We know that states increased their Medicaid rates by, in some cases, 15% in order to meet costs associated with the pandemic, and now inflationary costs. Are these transitioning to a more permanent increase?

What we’re seeing is that some of these increases are actually permanent, they are regular rate increases, just the regular update for the upcoming fiscal year. These temporary, or stimulus-oriented, stopgap measures are transitioning into regular payment structures that people can run their business and make decisions on.

What was the sector outlook like prior to this change in funding?

The states were funding things on a stop-gap basis. The federal government was doing the same thing with the [Paycheck Protection Program (PPP)] loans. What we saw many nursing homes do, particularly a year ago, was not accept new residents. They were keeping their occupancy artificially low because of the fact that they couldn’t attract workers to care for the people in the beds.

They’ve been taking money that would have been used for long-term planning and capital improvements to the buildings, and putting it into staffing, particularly wages.

And now?

In many states, with many of these programs, they’ve given a specific plan for how they’re going to compensate providers to pay their staff and to cover wages. That element has always been the largest expense component of nursing facilities; it’s been out of control for the last couple of years.

There’s now an ability to say, ‘I know that I’m going to get this. I know that there’s this layer of income that’s coming specifically for that purpose and can meet my needs and staffing. Now I can go back and look at backfilling these other departments and other elements of the dining program, make sure I’ve got enough medical supplies on hand.’

How does that translate to what you’re seeing at Cambridge?

Clients that have been in floating rate and variable rate mortgages, nobody could underwrite them, give them a permanent mortgage solution that might be less expensive because the income stream that they had was all temporary stimulus-oriented income.

Now that some of that income has become more regular, people are saying ‘I want to get out of this variable rate.’ We all know interest rates are going up and people want to get into a more permanent debt structure.

So operators are getting into more permanent financing right now?

Operators are now able to make decisions like, ‘I have control of my business now, I would like to get out of this landlord relationship that I have and own the building,’ which many times can be at a lower cost than paying the lease payment to rent the building.

With the regular income cash flow, they know how it’s going to work for years going forward. They can make those kinds of plans.

Any other noteworthy capital projects baked into more permanent financing?
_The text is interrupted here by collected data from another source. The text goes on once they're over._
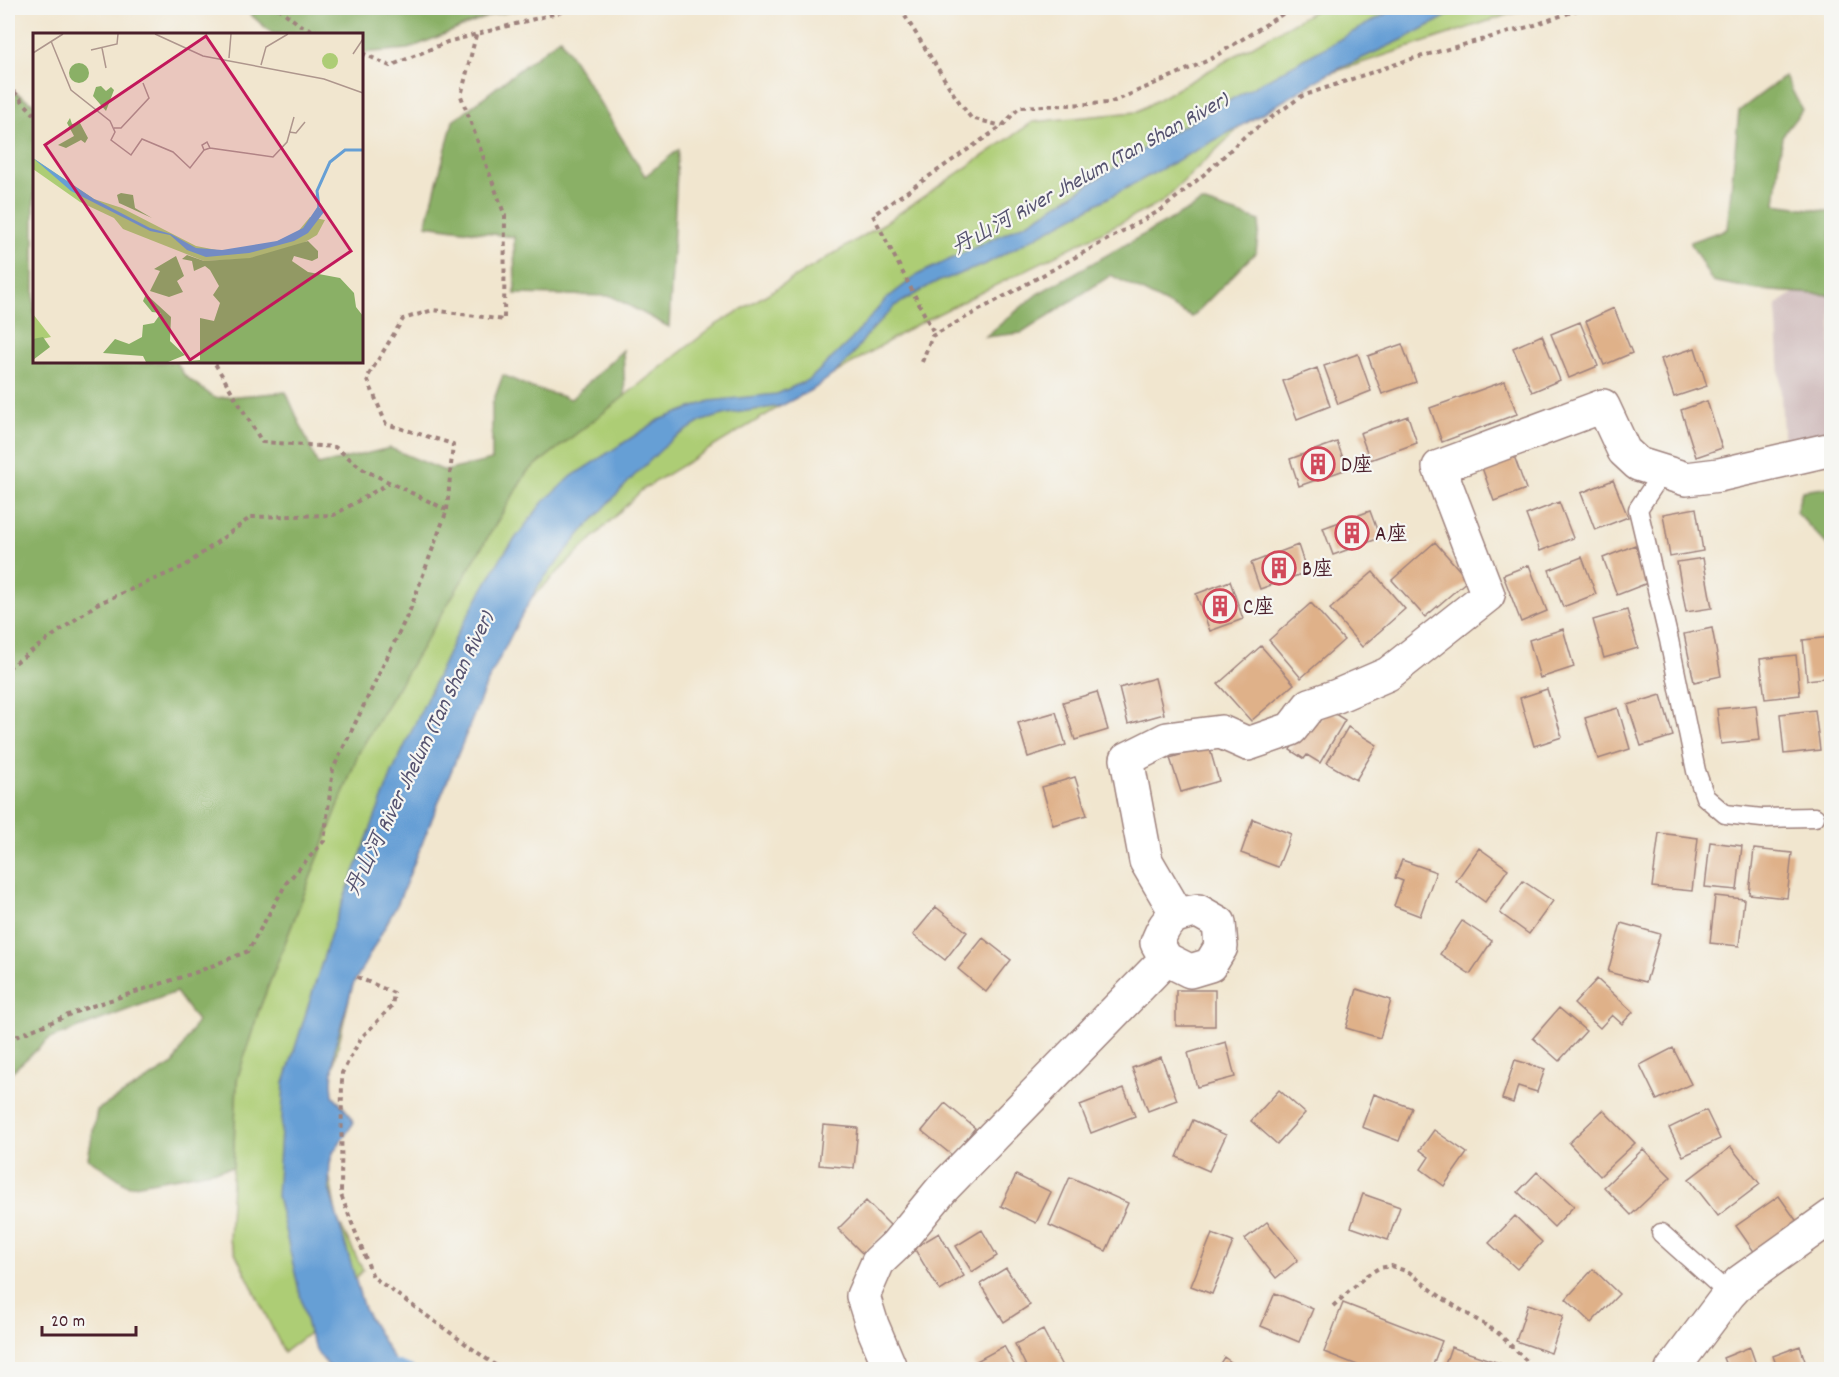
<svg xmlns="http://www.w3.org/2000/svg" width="1839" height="1377" font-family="Dekko,'LXGW WenKai TC',sans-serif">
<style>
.industrial{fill:#d2bfbf}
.green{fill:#adcd75;stroke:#7c7650;stroke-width:1.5}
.forest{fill:#8ab066;stroke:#6a6848;stroke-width:1.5}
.water{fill:#669fd5;stroke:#585f80;stroke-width:1.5}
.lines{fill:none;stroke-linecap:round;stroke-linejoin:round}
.stream{stroke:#669fd5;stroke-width:9}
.building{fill:#dfb189}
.service-casing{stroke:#9e827d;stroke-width:21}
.minor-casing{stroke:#9e827d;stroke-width:36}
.path{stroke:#9e827d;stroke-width:4;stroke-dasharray:4.5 4.5;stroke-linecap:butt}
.service{stroke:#fff;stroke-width:18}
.minor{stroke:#fff;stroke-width:33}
.labels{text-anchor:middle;stroke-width:4.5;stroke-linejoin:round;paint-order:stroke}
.poi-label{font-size:21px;fill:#4a1f2b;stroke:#f6f6f2;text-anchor:start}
.water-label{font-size:22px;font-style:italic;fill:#55526f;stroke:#f6f6f2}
.inset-river{fill:none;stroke:#669fd5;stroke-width:3}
.inset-road{fill:none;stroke:#ae968d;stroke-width:1.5}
.view{fill:#c2185b;fill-opacity:0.15;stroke:#c2185b;stroke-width:3}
.inset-edge{fill:none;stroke:#4a1f2b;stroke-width:3}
</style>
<rect width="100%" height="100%" fill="#f6f6f2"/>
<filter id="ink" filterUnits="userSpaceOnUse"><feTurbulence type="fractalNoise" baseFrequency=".0167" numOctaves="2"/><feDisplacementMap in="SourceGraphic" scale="12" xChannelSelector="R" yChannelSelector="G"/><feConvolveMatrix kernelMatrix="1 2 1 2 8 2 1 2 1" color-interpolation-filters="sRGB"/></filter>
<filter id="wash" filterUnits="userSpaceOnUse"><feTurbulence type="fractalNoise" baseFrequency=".008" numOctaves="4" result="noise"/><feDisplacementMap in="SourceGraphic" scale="24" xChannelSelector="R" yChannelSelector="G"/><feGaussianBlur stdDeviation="1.35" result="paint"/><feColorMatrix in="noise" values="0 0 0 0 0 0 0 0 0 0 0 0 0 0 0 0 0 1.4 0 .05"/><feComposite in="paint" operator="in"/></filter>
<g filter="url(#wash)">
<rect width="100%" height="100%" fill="#f1e6cf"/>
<path class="industrial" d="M1831 268V449L1784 451 1776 305Z"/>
<path class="green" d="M1319 8H1528L1328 74 1241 126 1162 202 912 327 643 489 512 617 378 873 320 1125 337 1218 363 1270 309 1333 284 1352 229 1240 238 1064 366 734 527 472 714 326 883 224 1033 122 1136 112Z"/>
<path class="forest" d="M243 8H389L390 15 397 8H528L492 15 408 49 362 53V34H273Z
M560 38 645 176 678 150 669 327 611 296 515 294 514 237 426 225 453 121Z
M1785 76 1802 110 1782 136 1775 204 1831 212V295L1758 290 1712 281 1690 242 1727 229 1739 111Z
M8 88 34 104V362H176L185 376 215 398 286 392 318 465 390 448 445 471 492 460V405L503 375 532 388 571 399 623 350 625 396 527 472 359 752 259 1010 237 1080 233 1167 129 1186 88 1158 97 1110 173 1064 197 1021 176 992 49 1039 8 1075Z
M1202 202 1260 221 1256 252 1192 317 1111 275 1022 333 985 337 1037 294Z
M1831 487H1832L1831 549 1796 512 1802 491Z"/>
<path class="water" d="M1396 8H1462L1406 38 1328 74 1241 126 984 265 932 284 895 306 867 335 851 357 835 373 815 388 781 406 727 414 702 421 671 440 633 477 581 533 540 583 517 624 486 685 398 903 353 985 335 1046 332 1082 333 1095 351 1116 353 1123C348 1133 340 1141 334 1151 328 1161 330 1176 329 1188L364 1309 394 1360V1364L387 1369H331L317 1352 309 1333 277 1196 284 1083 332 930 392 773 456 636 502 556 543 502 572 476 659 420 710 401 777 394 810 379 851 340 886 299 919 274 1033 220 1158 140Z"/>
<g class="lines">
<path class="stream" d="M385 1361 411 1370"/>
</g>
<g id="blocks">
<path class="building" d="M1614 308 1632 353 1604 365 1586 321Z
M1580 322 1598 366 1569 378 1551 334Z
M1542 335 1560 380 1532 392 1513 348Z
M1402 344 1416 382 1382 394 1368 356Z
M1695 348 1707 386 1674 397 1661 359Z
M1358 354 1371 391 1338 404 1324 366Z
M1317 368 1330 406 1297 419 1283 381Z
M1505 381 1517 414 1442 442 1430 408Z
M1707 401 1722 448 1696 457 1681 410Z
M1408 416 1417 443 1370 460 1360 433Z
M1337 442 1347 469 1299 486 1290 459Z
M1513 453 1526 489 1494 501 1481 465Z
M1613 480 1628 517 1595 530 1581 493Z
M1559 502 1573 538 1540 551 1526 515Z
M1696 508 1703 551 1670 557 1663 514Z
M1370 511 1380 538 1333 555 1323 528Z
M1435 542 1468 580 1425 617 1392 580Z
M1298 545 1307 572 1260 589 1251 563Z
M1635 545 1650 582 1617 595 1603 558Z
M1582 557 1596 594 1563 607 1549 570Z
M1703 558 1712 608 1686 612 1677 562Z
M1529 565 1547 611 1521 622 1503 575Z
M1373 572 1405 609 1362 647 1330 609Z
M1230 581 1243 619 1210 631 1196 594Z
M1311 603 1344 640 1301 678 1269 640Z
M1627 610 1638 648 1604 658 1593 620Z
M1712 628 1721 676 1694 682 1684 634Z
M1563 629 1574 667 1540 678 1529 640Z
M1832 637V677L1807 680 1803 640Z
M1261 646 1294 684 1251 721 1218 684Z
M1796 655 1800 695 1765 699 1760 659Z
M1155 678 1164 714 1128 724 1119 688Z
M1547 689 1562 737 1534 746 1520 698Z
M1097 692 1108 730 1075 740 1063 702Z
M1661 695 1673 736 1641 746 1628 705Z
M1756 705 1760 740 1721 744 1717 709Z
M1618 708 1630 749 1598 759 1585 718Z
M1327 709 1345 720 1320 763 1307 755 1304 759 1290 750 1302 729 1315 719 1319 722Z
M1815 710 1820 750 1784 754 1780 714Z
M1056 712 1066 745 1028 757 1018 723Z
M1348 727 1377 745 1356 780 1327 763Z
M1209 746 1219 781 1181 792 1170 758Z
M1075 777 1087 815 1053 825 1042 787Z
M1253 819 1291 834 1278 867 1241 853Z
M1659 833 1698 838 1692 891 1652 887Z
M1710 842 1742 846 1737 890 1705 887Z
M1479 848 1508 869 1485 902 1456 881Z
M1754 849 1792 853 1787 898 1749 894Z
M1402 860 1436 872 1420 916 1394 906 1403 881 1395 878Z
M1523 881 1553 901 1529 934 1500 913Z
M1715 896 1744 899 1739 946 1710 943Z
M936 907 967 932 945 960 913 935Z
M1462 921 1492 941 1470 974 1440 954Z
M1621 923 1660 934 1646 982 1608 972Z
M983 938 1011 960 986 992 958 969Z
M1597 979 1633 1012 1622 1024 1612 1015 1600 1028 1574 1004Z
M1357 989 1391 1000 1380 1038 1346 1028Z
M1176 990H1215V1026H1176Z
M1559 1008 1586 1031 1559 1061 1533 1038Z
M1226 1042 1235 1077 1197 1087 1188 1053Z
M1673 1048 1691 1084 1657 1100 1640 1065Z
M1161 1057 1177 1100 1148 1111 1132 1068Z
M1515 1060 1545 1069 1537 1092 1518 1086 1513 1103 1502 1099Z
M1124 1088 1135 1116 1091 1133 1080 1105Z
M1279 1090 1305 1113 1277 1144 1251 1121Z
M1374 1094 1412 1108 1399 1141 1362 1127Z
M945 1103 975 1128 953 1156 922 1131Z
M1603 1110 1635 1143 1600 1176 1569 1143Z
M1706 1110 1720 1139 1683 1156 1669 1128Z
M1193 1120 1226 1135 1209 1171 1177 1157Z
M823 1125 858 1128 854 1168 819 1165Z
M1434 1130 1467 1153 1444 1186 1421 1169 1429 1157 1420 1150Z
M1731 1147 1760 1184 1718 1216 1689 1179Z
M1643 1149 1671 1177 1631 1215 1604 1187Z
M1537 1172 1574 1206 1554 1227 1518 1192Z
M1016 1175 1051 1192 1036 1223 1001 1206Z
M1070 1177 1128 1203 1106 1251 1049 1225Z
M1363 1194 1400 1207 1388 1240 1351 1227Z
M1779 1196 1798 1223 1755 1253 1736 1226Z
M866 1201 891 1226 863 1254 838 1229Z
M1515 1216 1542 1242 1517 1269 1489 1243Z
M1267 1222 1298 1260 1276 1278 1245 1239Z
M982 1230 997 1256 972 1272 956 1246Z
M939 1233 964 1276 940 1291 914 1248Z
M1212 1234 1233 1242 1212 1294 1191 1286Z
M1006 1268 1030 1305 1004 1322 980 1284Z
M1593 1269 1619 1294 1591 1323 1566 1299Z
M1275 1293 1313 1309 1299 1342 1261 1326Z
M1343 1303 1442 1341 1431 1370H1370L1324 1352Z
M1528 1304 1563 1316 1551 1353 1516 1341Z
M1043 1330 1064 1370H1028L1015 1344Z
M1004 1346 1017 1370H977L973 1363Z
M1800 1346 1808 1370H1778L1773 1356Z
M1451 1347 1505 1365 1503 1370H1443Z
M1750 1347 1758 1370H1728L1723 1358Z
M1224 1357 1242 1370H1216Z"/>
</g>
</g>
<g filter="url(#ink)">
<use href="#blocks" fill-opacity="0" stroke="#9e827d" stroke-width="1.5"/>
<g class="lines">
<defs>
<path id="service" d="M1662 473 1638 509 1669 640 1696 771 1705 797 1725 814 1762 818 1815 817
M1661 1233 1729 1294"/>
<path id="minor" d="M1198 911 1219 923 1221 947 1210 965 1190 971 1166 959 1157 943C1167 918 1171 915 1198 911Z
M1177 914 1146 861 1127 759 1167 739 1221 732 1248 744 1291 729 1310 705 1337 696 1388 674 1488 595 1439 467 1603 406 1624 451 1638 464 1686 479 1719 475 1832 449
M891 1370 872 1325 863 1296 878 1262 896 1245 942 1189 1166 959
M1672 1370 1729 1294 1740 1282 1832 1216"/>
</defs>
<use href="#service" class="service-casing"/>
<use href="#minor" class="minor-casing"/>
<path class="path" d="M278 8 300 25 322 34
M900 8 955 96 971 118 1002 126
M362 53 390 66 447 42 576 8
M8 85 34 114
M933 331 873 215 1002 126 1020 107 1110 103 1209 60 1292 8
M922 362 932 336 1161 210 1207 172 1245 136 1302 96 1408 60 1535 25 1583 8
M447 510 453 444 386 424 367 378 403 319 433 310 504 320 505 216 461 96 476 35
M8 668 97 604 185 566 251 517 334 515 389 483
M357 977 394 993 392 1006 361 1038 342 1073 341 1195 373 1277 502 1370
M8 1040 83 1009 197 972 248 951 287 882 324 841 333 769 410 610 447 510 364 470 335 447 262 442 214 362
M1333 1306 1367 1275 1379 1268 1391 1266 1409 1272 1442 1298 1498 1333 1536 1370"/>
<use href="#service" class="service"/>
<use href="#minor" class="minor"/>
</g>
</g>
<defs>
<symbol id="building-ring" viewBox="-11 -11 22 22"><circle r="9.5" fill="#f6f6f2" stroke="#d1495b" stroke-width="1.5"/><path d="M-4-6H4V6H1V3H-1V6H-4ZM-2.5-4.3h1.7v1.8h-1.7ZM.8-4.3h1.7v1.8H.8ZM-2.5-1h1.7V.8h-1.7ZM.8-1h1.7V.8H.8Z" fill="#d1495b"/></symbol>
</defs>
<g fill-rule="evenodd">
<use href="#building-ring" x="1299" y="445" width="38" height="38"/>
<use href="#building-ring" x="1333" y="514" width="38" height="38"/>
<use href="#building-ring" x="1260" y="549" width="38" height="38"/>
<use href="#building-ring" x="1201" y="587" width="38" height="38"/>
</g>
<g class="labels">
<g class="poi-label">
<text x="1341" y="471">D座</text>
<text x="1375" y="540">A座</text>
<text x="1302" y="575">B座</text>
<text x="1243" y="613">C座</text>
</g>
<g class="water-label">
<text transform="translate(1089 172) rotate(-29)" y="8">丹山河 River Jhelum (Tan Shan River)</text>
<text transform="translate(418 753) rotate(-64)" y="8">丹山河 River Jhelum (Tan Shan River)</text>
</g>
</g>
<g transform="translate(33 33)">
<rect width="330" height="330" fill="#f1e6cf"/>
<path d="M289 28a8 8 0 1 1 16 0a8 8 0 1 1-16 0ZM0 125 61 166 89 175 163 213 189 218 229 214 263 201 277 184 292 187 284 202 262 215 214 226 171 228 90 196 81 185 47 169 0 136ZM0 281 18 304 0 308Z" fill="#adcd75"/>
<path d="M36 40a10 10 0 1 1 20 0a10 10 0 1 1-20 0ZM68 53 73 58 78 54 81 57 73 78 60 63 63 54ZM37 85 39 91 47 90 55 105 52 110 48 107 33 115 25 112 41 103 34 90ZM88 160 100 162 102 175 119 185 86 170 84 162ZM275 208 285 218V225L279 228 261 223 259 228 275 239 307 245 321 260 323 274 330 283V329H145L167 327V285L181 288 187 270 180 262 186 253 177 237 172 233 161 238 159 228 149 226 154 222 171 228 217 225ZM143 223 151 243 144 248 150 259 136 264 117 258 127 238 121 236ZM113 261 138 284 137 308 152 322 135 329H113L110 323 70 320 82 306 96 311 109 304 110 292 121 290 128 280 119 279 110 268ZM10 304 17 314 0 327V306Z" fill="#8ab066"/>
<path d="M0 125 61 166 117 195 138 201 163 215 189 217 244 208 270 195 285 173 291 179 275 200 261 208 216 220 173 224 154 217 137 202 117 198 38 158Z" fill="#669fd5"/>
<path class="inset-river" d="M286 174 284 158 297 129 312 117H330"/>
<path class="inset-road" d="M122 1 170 23 291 46 330 60M18 8 38 57 77 88 82 99 78 107 98 122 109 106 140 119 157 135 171 117M69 15 73 35M58 17 84 11 85 1M0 20 30 1M320 21 330 6M196 25 198 1M228 32 233 14 255 1M81 95H88L116 65 110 50M256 99 263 100 272 89M177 115 171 117 169 112 174 109 177 115 240 124 254 109 261 84"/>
<path class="view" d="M173 3 318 218 157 327 12 112Z"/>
<rect width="330" height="330" class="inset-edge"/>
</g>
<rect width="1839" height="1377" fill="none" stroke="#f6f6f2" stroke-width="30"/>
<path d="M42 1326v9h94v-9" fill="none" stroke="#4a1f2b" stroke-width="3"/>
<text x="51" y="1326" font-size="18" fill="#4a1f2b" stroke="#f6f6f2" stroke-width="4.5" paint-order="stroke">20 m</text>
</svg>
Sometimes you have to renovate a room and get the special chairs for a dialysis procedure. We might fund those as part of an overall mortgage change that’s occurring.

Operators are taking the opportunity to expand service lines like dialysis?

Before the pandemic started, for some of these services like dialysis, instead of residents going out of the facility to get that level of care [operators were bringing] that care into the facility – it was gaining momentum but somewhat paused during the pandemic. There’s also been psychiatric evaluation and support.

There are all these ways that you can improve care, but you’ve got to have a sustainable, regular business income in order to be able to take advantage of those things.

Any other investments operators are looking into?

Programs where you can understand how somebody’s physicality is going to respond, if they have a particular need based on their genetic makeup that can inform health care decisions.

Do you have any parting advice for operators in terms of financing for the future?

It is still a good time to borrow money. The fact that you have a stable revenue stream means that you can now break out of the reactionary method of running your business that you’ve been in for the last couple of years and be able to look forward at what would actually allow you to provide, more residents with care and provide better care to meet your community needs.